Investment managers must be careful to avoid 'over-diversification' as it can be counter-productive - especially in those market environments when there is nowhere to hide, multi-asset specialists have warned.

Ben Seager-Scott, head of multi-asset funds at Evelyn Partners, said while the importance of diversification was clear, allowing exposure to different sources of risk and return to mitigate exposure to single-market and macro-economic events, it was also vital not to overcomplicate portfolio allocation. 

He told FTAdviser: "Over-diversification can become counter-productive so it is important that multi-asset fund managers are sizing their risk exposures appropriately to balance the needs of diversification and meaningful investment exposures. 

There are rare periods where there is nowhere to hide.Ian Jensen-Humphreys, Quilter Investor

"Managers also need to make sure they fully understand the interactions between different positions, as diversification only works if correlations are properly accounted for."

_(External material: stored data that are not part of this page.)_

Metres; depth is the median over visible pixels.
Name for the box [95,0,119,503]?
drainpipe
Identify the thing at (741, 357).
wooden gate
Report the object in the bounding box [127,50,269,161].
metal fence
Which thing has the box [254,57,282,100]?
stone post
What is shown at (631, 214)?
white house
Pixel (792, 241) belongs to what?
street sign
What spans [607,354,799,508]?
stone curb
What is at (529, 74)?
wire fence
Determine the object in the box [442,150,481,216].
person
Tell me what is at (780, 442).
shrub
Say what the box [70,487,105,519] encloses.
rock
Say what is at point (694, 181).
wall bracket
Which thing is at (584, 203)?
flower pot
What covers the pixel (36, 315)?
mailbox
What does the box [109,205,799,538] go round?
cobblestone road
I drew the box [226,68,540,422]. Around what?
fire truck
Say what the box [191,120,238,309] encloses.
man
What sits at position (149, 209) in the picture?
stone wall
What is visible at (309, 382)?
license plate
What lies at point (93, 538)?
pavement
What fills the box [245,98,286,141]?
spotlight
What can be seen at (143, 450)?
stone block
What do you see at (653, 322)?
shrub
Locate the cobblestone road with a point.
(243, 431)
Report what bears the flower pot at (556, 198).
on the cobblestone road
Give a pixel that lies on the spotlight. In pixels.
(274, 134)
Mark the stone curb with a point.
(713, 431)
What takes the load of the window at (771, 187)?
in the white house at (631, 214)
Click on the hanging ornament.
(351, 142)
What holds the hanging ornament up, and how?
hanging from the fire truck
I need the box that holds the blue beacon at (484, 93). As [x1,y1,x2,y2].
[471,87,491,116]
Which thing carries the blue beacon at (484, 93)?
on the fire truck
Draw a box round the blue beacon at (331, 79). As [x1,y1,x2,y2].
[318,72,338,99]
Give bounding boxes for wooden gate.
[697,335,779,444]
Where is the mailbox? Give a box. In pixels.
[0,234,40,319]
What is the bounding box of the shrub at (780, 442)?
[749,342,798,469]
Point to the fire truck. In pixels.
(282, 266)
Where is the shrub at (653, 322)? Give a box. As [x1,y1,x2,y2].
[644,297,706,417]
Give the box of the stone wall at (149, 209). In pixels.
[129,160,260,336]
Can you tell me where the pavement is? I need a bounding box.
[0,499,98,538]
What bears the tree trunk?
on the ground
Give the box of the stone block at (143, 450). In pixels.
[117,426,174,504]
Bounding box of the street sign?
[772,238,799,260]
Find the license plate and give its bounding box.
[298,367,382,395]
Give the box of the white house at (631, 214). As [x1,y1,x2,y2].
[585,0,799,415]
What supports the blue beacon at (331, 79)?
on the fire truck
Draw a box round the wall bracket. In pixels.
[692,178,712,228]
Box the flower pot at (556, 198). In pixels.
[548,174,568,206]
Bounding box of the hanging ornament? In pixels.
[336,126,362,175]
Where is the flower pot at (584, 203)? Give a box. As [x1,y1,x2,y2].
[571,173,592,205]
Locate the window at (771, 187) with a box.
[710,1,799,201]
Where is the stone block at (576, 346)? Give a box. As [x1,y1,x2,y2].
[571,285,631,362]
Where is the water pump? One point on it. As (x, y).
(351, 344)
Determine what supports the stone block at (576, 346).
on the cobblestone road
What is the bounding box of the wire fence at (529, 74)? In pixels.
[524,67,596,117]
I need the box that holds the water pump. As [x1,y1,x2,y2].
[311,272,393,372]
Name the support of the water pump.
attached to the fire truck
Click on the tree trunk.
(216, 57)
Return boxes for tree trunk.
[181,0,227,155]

Guillaume Paillat, multi-asset fund manager at Aviva Investors, agreed that managers and advisers should not be advocating diversification just for its own sake, because striking the right balance was vital.

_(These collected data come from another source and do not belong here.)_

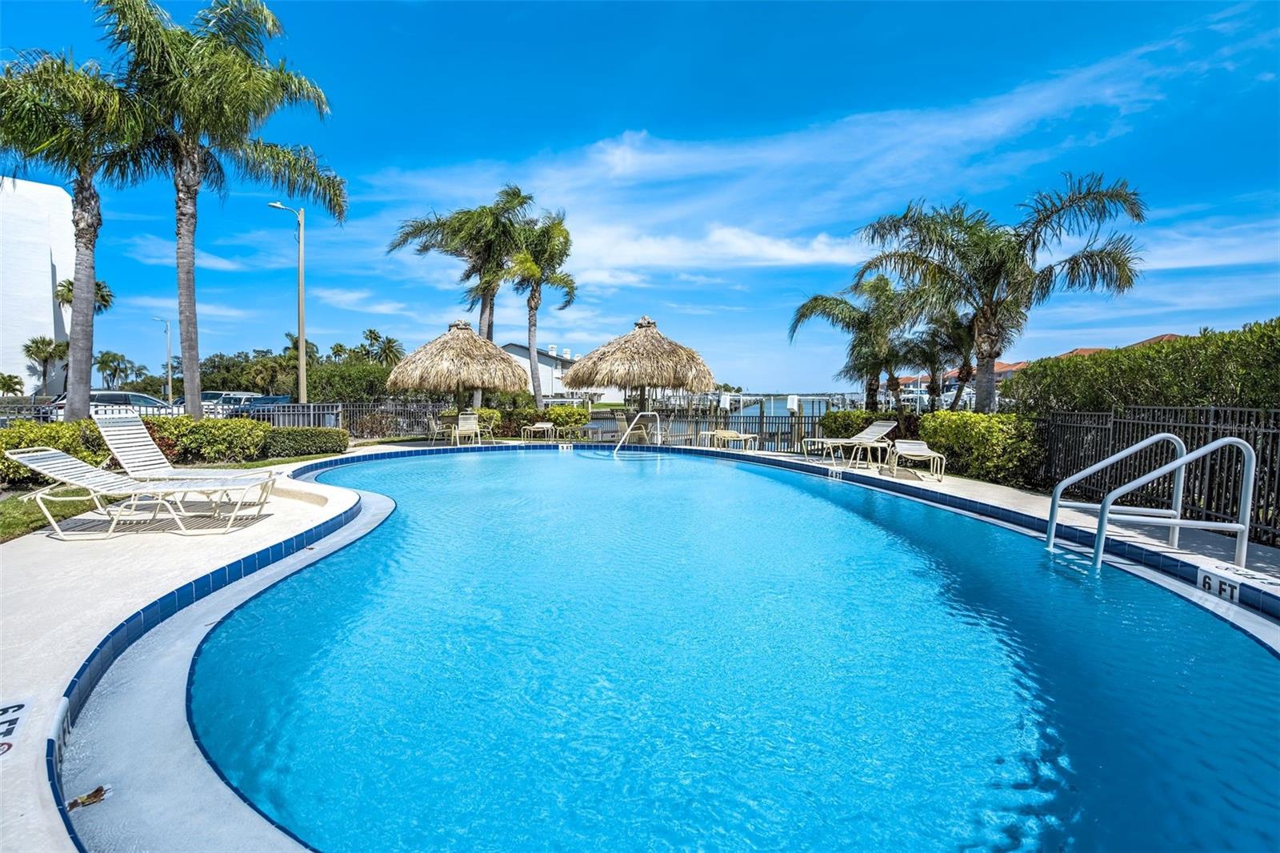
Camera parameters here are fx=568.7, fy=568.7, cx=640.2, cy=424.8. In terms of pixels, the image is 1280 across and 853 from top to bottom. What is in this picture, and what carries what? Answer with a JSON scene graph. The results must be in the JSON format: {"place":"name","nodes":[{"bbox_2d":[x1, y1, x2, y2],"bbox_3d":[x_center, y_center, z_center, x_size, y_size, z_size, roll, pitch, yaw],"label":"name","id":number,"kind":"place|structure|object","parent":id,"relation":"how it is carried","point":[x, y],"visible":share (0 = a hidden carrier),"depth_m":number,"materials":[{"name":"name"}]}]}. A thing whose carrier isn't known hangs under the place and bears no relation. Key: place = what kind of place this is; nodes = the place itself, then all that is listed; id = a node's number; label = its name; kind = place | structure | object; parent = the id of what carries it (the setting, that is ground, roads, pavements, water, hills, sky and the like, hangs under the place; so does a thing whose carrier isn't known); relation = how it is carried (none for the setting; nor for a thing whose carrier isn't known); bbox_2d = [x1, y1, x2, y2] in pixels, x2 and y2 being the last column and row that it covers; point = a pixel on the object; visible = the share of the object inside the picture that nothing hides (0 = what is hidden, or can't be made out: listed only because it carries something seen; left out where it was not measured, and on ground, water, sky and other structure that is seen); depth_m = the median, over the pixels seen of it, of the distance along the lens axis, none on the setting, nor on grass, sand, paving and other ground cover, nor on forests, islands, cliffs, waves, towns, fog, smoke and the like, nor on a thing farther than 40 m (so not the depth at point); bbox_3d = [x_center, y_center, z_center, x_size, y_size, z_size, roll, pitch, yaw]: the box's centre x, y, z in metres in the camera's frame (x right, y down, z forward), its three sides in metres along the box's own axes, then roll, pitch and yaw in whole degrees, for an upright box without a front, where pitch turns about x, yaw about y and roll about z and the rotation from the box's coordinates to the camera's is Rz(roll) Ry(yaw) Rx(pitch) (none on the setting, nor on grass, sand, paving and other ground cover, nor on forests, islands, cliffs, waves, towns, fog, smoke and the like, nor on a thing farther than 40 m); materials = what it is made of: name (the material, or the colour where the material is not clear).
{"place":"outdoors","nodes":[
{"label":"outdoors","id":0,"kind":"place"},
{"bbox_2d":[0,176,76,398],"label":"white building","id":1,"kind":"structure","parent":0,"point":[43,247],"depth_m":37.10,"materials":[{"name":"white paint"}]},
{"bbox_2d":[0,445,343,542],"label":"lawn","id":2,"kind":"structure","parent":0,"point":[3,508],"materials":[{"name":"green plant"}]},
{"bbox_2d":[0,417,107,487],"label":"hedge","id":3,"kind":"object","parent":2,"relation":"on","point":[34,438],"visible":0.68,"depth_m":7.96,"materials":[{"name":"green plant"}]},
{"bbox_2d":[143,415,268,466],"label":"hedge","id":4,"kind":"object","parent":2,"relation":"on","point":[186,429],"visible":0.75,"depth_m":10.21,"materials":[{"name":"green plant"}]},
{"bbox_2d":[257,425,348,458],"bbox_3d":[-7.270,0.365,12.307,1.407,0.631,1.402,0,3,1],"label":"hedge","id":5,"kind":"object","parent":2,"relation":"on","point":[306,434],"visible":0.82,"depth_m":11.98,"materials":[{"name":"green plant"}]},
{"bbox_2d":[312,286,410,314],"label":"cloud","id":6,"kind":"structure","parent":0,"point":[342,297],"materials":[{"name":"white"}]},
{"bbox_2d":[505,343,618,402],"label":"white building","id":7,"kind":"structure","parent":0,"point":[557,386],"materials":[{"name":"white paint"}]},
{"bbox_2d":[0,0,1279,391],"label":"sky","id":8,"kind":"structure","parent":0,"point":[432,16],"materials":[{"name":"blue"}]},
{"bbox_2d":[0,437,1279,849],"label":"pool deck","id":9,"kind":"structure","parent":0,"point":[958,483],"materials":[{"name":"beige concrete"}]},
{"bbox_2d":[0,698,34,756],"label":"depth marker","id":10,"kind":"object","parent":9,"relation":"on","point":[3,712],"visible":0.97,"depth_m":2.26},
{"bbox_2d":[50,700,69,772],"bbox_3d":[-2.321,1.239,2.256,0.045,0.179,0.361,-2,4,-34],"label":"depth marker","id":11,"kind":"object","parent":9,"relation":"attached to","point":[56,727],"visible":0.66,"depth_m":2.26,"materials":[{"name":"white"}]},
{"bbox_2d":[66,784,108,809],"bbox_3d":[-1.972,1.326,2.026,0.129,0.027,0.129,-3,4,-43],"label":"leaf","id":12,"kind":"object","parent":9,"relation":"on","point":[96,791],"visible":0.86,"depth_m":2.02,"materials":[{"name":"brown"}]},
{"bbox_2d":[2,447,278,538],"bbox_3d":[-4.744,0.588,5.525,2.057,0.858,0.677,0,3,1],"label":"lounge chair","id":13,"kind":"object","parent":9,"relation":"on","point":[71,458],"visible":0.99,"depth_m":5.36,"materials":[{"name":"white plastic"}]},
{"bbox_2d":[94,412,282,515],"bbox_3d":[-5.088,0.413,6.450,2.069,1.015,0.696,0,3,1],"label":"lounge chair","id":14,"kind":"object","parent":9,"relation":"on","point":[116,429],"visible":0.9,"depth_m":6.38,"materials":[{"name":"white plastic"}]},
{"bbox_2d":[425,414,450,443],"bbox_3d":[-5.561,0.116,15.789,0.631,0.868,0.617,-2,4,-30],"label":"patio chair","id":15,"kind":"object","parent":9,"relation":"on","point":[434,426],"visible":0.86,"depth_m":15.60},
{"bbox_2d":[384,320,529,415],"bbox_3d":[-5.024,-1.204,16.218,3.846,3.624,3.873,1,3,17],"label":"thatched umbrella","id":16,"kind":"object","parent":9,"relation":"on","point":[492,346],"visible":0.98,"depth_m":15.13,"materials":[{"name":"beige wicker"}]},
{"bbox_2d":[453,412,482,446],"bbox_3d":[-4.683,0.136,15.337,0.658,0.915,0.707,-2,4,-34],"label":"patio chair","id":17,"kind":"object","parent":9,"relation":"on","point":[459,426],"visible":0.96,"depth_m":15.26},
{"bbox_2d":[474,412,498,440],"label":"patio chair","id":18,"kind":"object","parent":9,"relation":"on","point":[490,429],"visible":0.62,"depth_m":16.47,"materials":[{"name":"beige metal"}]},
{"bbox_2d":[519,420,555,440],"bbox_3d":[-3.151,0.205,17.518,0.824,0.568,1.239,1,3,15],"label":"lounge chair","id":19,"kind":"object","parent":9,"relation":"on","point":[539,426],"visible":0.99,"depth_m":17.32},
{"bbox_2d":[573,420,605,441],"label":"lounge chair","id":20,"kind":"object","parent":9,"relation":"on","point":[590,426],"visible":0.86,"depth_m":17.04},
{"bbox_2d":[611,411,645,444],"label":"patio chair","id":21,"kind":"object","parent":9,"relation":"on","point":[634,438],"visible":0.7,"depth_m":15.55,"materials":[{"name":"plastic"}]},
{"bbox_2d":[612,410,661,452],"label":"pool handrail","id":22,"kind":"object","parent":9,"relation":"on","point":[617,448],"visible":0.97,"depth_m":14.64,"materials":[{"name":"silver metal"}]},
{"bbox_2d":[564,316,715,422],"bbox_3d":[0.020,-1.219,15.905,4.125,3.692,4.171,1,3,18],"label":"thatched umbrella","id":23,"kind":"object","parent":9,"relation":"on","point":[637,337],"visible":0.98,"depth_m":14.70,"materials":[{"name":"beige wicker"}]},
{"bbox_2d":[701,428,758,450],"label":"lounge chair","id":24,"kind":"object","parent":9,"relation":"on","point":[725,434],"visible":0.97,"depth_m":14.61,"materials":[{"name":"beige"}]},
{"bbox_2d":[799,417,898,463],"bbox_3d":[4.272,0.329,11.657,2.028,0.843,0.653,-1,3,-20],"label":"lounge chair","id":25,"kind":"object","parent":9,"relation":"on","point":[885,429],"visible":0.93,"depth_m":11.61,"materials":[{"name":"white plastic"}]},
{"bbox_2d":[888,438,947,479],"bbox_3d":[4.802,0.530,10.038,0.625,0.684,2.056,1,3,13],"label":"lounge chair","id":26,"kind":"object","parent":9,"relation":"on","point":[915,454],"visible":0.99,"depth_m":9.85,"materials":[{"name":"beige plastic"}]},
{"bbox_2d":[1044,432,1257,573],"bbox_3d":[4.412,0.981,5.215,1.033,1.813,1.578,0,3,1],"label":"pool ladder","id":27,"kind":"object","parent":9,"relation":"on","point":[1241,526],"visible":0.97,"depth_m":4.85,"materials":[{"name":"silver metal"}]},
{"bbox_2d":[1196,566,1242,602],"bbox_3d":[4.186,1.169,4.127,0.049,0.173,0.388,0,3,1],"label":"depth marker","id":28,"kind":"object","parent":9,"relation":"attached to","point":[1208,580],"visible":0.91,"depth_m":4.10,"materials":[{"name":"white tile"}]},
{"bbox_2d":[130,441,1279,850],"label":"swimming pool","id":29,"kind":"structure","parent":0,"point":[547,466],"materials":[{"name":"liquid"}]},
{"bbox_2d":[557,442,573,450],"bbox_3d":[-1.969,0.605,14.929,0.432,0.214,0.105,0,3,1],"label":"depth marker","id":30,"kind":"object","parent":29,"relation":"attached to","point":[565,446],"visible":0.96,"depth_m":14.88,"materials":[{"name":"white tile"}]},
{"bbox_2d":[826,465,843,478],"bbox_3d":[3.412,0.850,9.989,0.083,0.200,0.398,-1,4,-25],"label":"depth marker","id":31,"kind":"object","parent":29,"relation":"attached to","point":[830,474],"visible":0.95,"depth_m":9.95,"materials":[{"name":"white tile"}]},
{"bbox_2d":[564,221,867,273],"label":"cloud","id":32,"kind":"structure","parent":0,"point":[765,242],"materials":[{"name":"white"}]},
{"bbox_2d":[722,394,844,417],"label":"water","id":33,"kind":"structure","parent":0,"point":[810,406],"materials":[{"name":"liquid"}]},
{"bbox_2d":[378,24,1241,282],"label":"cloud","id":34,"kind":"structure","parent":0,"point":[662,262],"materials":[{"name":"white"}]},
{"bbox_2d":[893,360,1029,386],"label":"house","id":35,"kind":"structure","parent":0,"point":[1006,369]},
{"bbox_2d":[1044,331,1190,359],"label":"house","id":36,"kind":"structure","parent":0,"point":[1166,337],"depth_m":35.18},
{"label":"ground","id":37,"kind":"structure","parent":0},
{"bbox_2d":[0,372,24,395],"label":"palm tree","id":38,"kind":"object","parent":37,"relation":"on","point":[8,386],"visible":0.88,"depth_m":38.91,"materials":[{"name":"green plant"}]},
{"bbox_2d":[22,336,67,394],"label":"palm tree","id":39,"kind":"object","parent":37,"relation":"on","point":[38,346],"visible":0.85,"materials":[{"name":"plant"}]},
{"bbox_2d":[0,43,153,417],"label":"palm tree","id":40,"kind":"object","parent":37,"relation":"on","point":[89,349],"visible":0.92,"depth_m":11.19,"materials":[{"name":"plant"}]},
{"bbox_2d":[54,276,112,313],"bbox_3d":[-34.323,-4.830,34.883,3.251,8.572,3.371,0,3,1],"label":"palm tree","id":41,"kind":"object","parent":37,"relation":"on","point":[98,284],"visible":0.3,"depth_m":34.61,"materials":[{"name":"plant"}]},
{"bbox_2d":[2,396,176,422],"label":"metal fence","id":42,"kind":"object","parent":37,"relation":"on","point":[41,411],"visible":0.39,"depth_m":15.98,"materials":[{"name":"metal"}]},
{"bbox_2d":[44,388,173,419],"label":"car","id":43,"kind":"object","parent":37,"relation":"on","point":[94,398],"visible":0.43,"depth_m":19.79,"materials":[{"name":"metal"}]},
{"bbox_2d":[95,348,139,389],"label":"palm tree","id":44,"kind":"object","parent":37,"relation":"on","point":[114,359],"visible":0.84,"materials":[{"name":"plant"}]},
{"bbox_2d":[151,316,171,403],"bbox_3d":[-32.583,-3.819,38.824,1.272,7.034,0.369,0,3,1],"label":"street lamp","id":45,"kind":"object","parent":37,"relation":"on","point":[169,376],"visible":0.84,"depth_m":38.72,"materials":[{"name":"metal"}]},
{"bbox_2d":[96,0,339,414],"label":"palm tree","id":46,"kind":"object","parent":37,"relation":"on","point":[194,371],"visible":0.98,"depth_m":11.72,"materials":[{"name":"plant"}]},
{"bbox_2d":[199,390,261,416],"label":"car","id":47,"kind":"object","parent":37,"relation":"on","point":[246,396],"visible":0.39,"depth_m":28.16,"materials":[{"name":"metal"}]},
{"bbox_2d":[239,394,297,412],"bbox_3d":[-17.529,-0.656,27.677,1.908,1.498,4.783,0,3,1],"label":"car","id":48,"kind":"object","parent":37,"relation":"on","point":[274,398],"visible":0.29,"depth_m":26.51,"materials":[{"name":"blue metal"}]},
{"bbox_2d":[268,198,306,402],"bbox_3d":[-12.545,-3.632,20.268,1.578,8.371,0.468,0,3,1],"label":"street lamp","id":49,"kind":"object","parent":37,"relation":"on","point":[302,339],"visible":0.9,"depth_m":20.23,"materials":[{"name":"metal"}]},
{"bbox_2d":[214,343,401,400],"label":"tree","id":50,"kind":"object","parent":37,"relation":"on","point":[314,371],"visible":0.57,"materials":[{"name":"green plant"}]},
{"bbox_2d":[236,398,456,438],"bbox_3d":[-9.328,-0.153,17.286,5.400,1.306,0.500,0,3,1],"label":"metal fence","id":51,"kind":"object","parent":37,"relation":"on","point":[311,421],"visible":0.53,"depth_m":17.34,"materials":[{"name":"metal"}]},
{"bbox_2d":[312,360,391,402],"bbox_3d":[-14.355,-1.578,28.782,4.752,3.379,4.394,0,3,1],"label":"shrub","id":52,"kind":"object","parent":37,"relation":"on","point":[337,389],"visible":0.69,"depth_m":27.54,"materials":[{"name":"green plant"}]},
{"bbox_2d":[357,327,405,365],"label":"palm tree","id":53,"kind":"object","parent":37,"relation":"on","point":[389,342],"visible":0.62,"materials":[{"name":"plant"}]},
{"bbox_2d":[387,183,534,402],"bbox_3d":[-7.061,-4.722,23.419,5.762,9.779,5.531,0,3,1],"label":"palm tree","id":54,"kind":"object","parent":37,"relation":"on","point":[490,322],"visible":0.92,"depth_m":22.80,"materials":[{"name":"plant"}]},
{"bbox_2d":[503,206,577,405],"bbox_3d":[-4.285,-4.426,23.779,3.516,9.111,3.732,0,3,1],"label":"palm tree","id":55,"kind":"object","parent":37,"relation":"on","point":[530,319],"visible":0.92,"depth_m":23.28,"materials":[{"name":"plant"}]},
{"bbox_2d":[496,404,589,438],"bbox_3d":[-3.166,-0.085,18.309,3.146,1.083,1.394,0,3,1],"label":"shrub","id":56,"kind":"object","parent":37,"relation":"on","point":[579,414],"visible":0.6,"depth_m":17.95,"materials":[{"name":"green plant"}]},
{"bbox_2d":[560,406,837,450],"bbox_3d":[1.972,0.060,16.269,8.466,1.148,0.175,0,3,1],"label":"metal fence","id":57,"kind":"object","parent":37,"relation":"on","point":[702,421],"visible":0.57,"depth_m":16.22,"materials":[{"name":"metal"}]},
{"bbox_2d":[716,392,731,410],"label":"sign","id":58,"kind":"object","parent":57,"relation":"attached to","point":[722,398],"visible":0.96,"depth_m":17.84,"materials":[{"name":"white"}]},
{"bbox_2d":[785,393,799,411],"bbox_3d":[4.523,-0.654,16.973,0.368,0.585,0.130,0,3,1],"label":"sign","id":59,"kind":"object","parent":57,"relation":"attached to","point":[795,404],"visible":0.97,"depth_m":16.93,"materials":[{"name":"white"}]},
{"bbox_2d":[788,273,925,410],"bbox_3d":[6.969,-2.059,17.859,4.424,5.258,4.228,0,3,1],"label":"palm tree","id":60,"kind":"object","parent":37,"relation":"on","point":[838,302],"visible":0.91,"depth_m":17.40,"materials":[{"name":"plant"}]},
{"bbox_2d":[818,409,917,442],"bbox_3d":[5.738,0.166,13.990,2.042,1.102,1.647,0,3,1],"label":"shrub","id":61,"kind":"object","parent":37,"relation":"on","point":[835,416],"visible":0.51,"depth_m":13.75,"materials":[{"name":"green plant"}]},
{"bbox_2d":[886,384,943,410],"label":"boat","id":62,"kind":"object","parent":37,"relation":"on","point":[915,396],"visible":0.51,"materials":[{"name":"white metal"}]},
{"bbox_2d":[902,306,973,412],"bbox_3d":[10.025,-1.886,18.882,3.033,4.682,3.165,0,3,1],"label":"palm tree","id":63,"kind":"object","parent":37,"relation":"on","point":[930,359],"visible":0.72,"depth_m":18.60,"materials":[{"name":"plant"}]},
{"bbox_2d":[916,411,1043,486],"bbox_3d":[5.828,0.370,10.038,1.235,1.190,2.738,0,3,1],"label":"hedge","id":64,"kind":"object","parent":37,"relation":"on","point":[970,416],"visible":0.79,"depth_m":9.30,"materials":[{"name":"green plant"}]},
{"bbox_2d":[855,176,1147,410],"bbox_3d":[7.567,-2.195,12.460,5.062,5.871,5.245,-2,4,-36],"label":"palm tree","id":65,"kind":"object","parent":37,"relation":"on","point":[990,312],"visible":0.99,"depth_m":11.80,"materials":[{"name":"plant"}]},
{"bbox_2d":[1006,322,1279,413],"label":"hedge","id":66,"kind":"object","parent":37,"relation":"on","point":[1256,401],"visible":0.75,"depth_m":7.72,"materials":[{"name":"green plant"}]},
{"bbox_2d":[1032,404,1279,543],"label":"metal fence","id":67,"kind":"object","parent":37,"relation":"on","point":[1123,438],"visible":0.71,"depth_m":6.60,"materials":[{"name":"black metal"}]}
]}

Paillat said: "Not all diversifiers should be treated equally. When adding diversifiers to a portfolio, we need to balance conflicting objectives: correlation to risk assets, income, liquidity and cost."

He explained that low correlation to equities at a time of extreme underperformance can important but can come at the expense of income returns, so assets like gold must be carefully sized.

Expecting the unexpected

Likewise, he said liquidity is also an important factor, especially in the current environment, so property or specialist credit allocations need to be managed accordingly.

So while, according to Wilshire, risk-off assets might have done well in the first quarter of 2023, it is not possible for managers to time the markets or guess the unexpected, such as upticks in inflation or geopolitical events unfolding.

Therefore, Paillat said: "Our approach is to focus on incorporating a core blend of differentiated but liquid assets, and we manage that size and composition of the mix actively depending on the market environment. 

Ian Jensen-Humphreys, portfolio manager at Quilter Investors, said the problem with diversification for its own sake is that traditional portfolios have been challenged by the events of 2022. 

He said: "Traditional multi-asset managers will look at diversification in a bond-equity sense, but as we have witnessed over 2022, there are rare periods where there is nowhere to hide.

"The key thing is to consider diversification in multiple dimensions – from geographic, to styles, factors, strategy, implementation and teams, among others.

"The bottom line is that the way the money is run is an important diversifier in itself."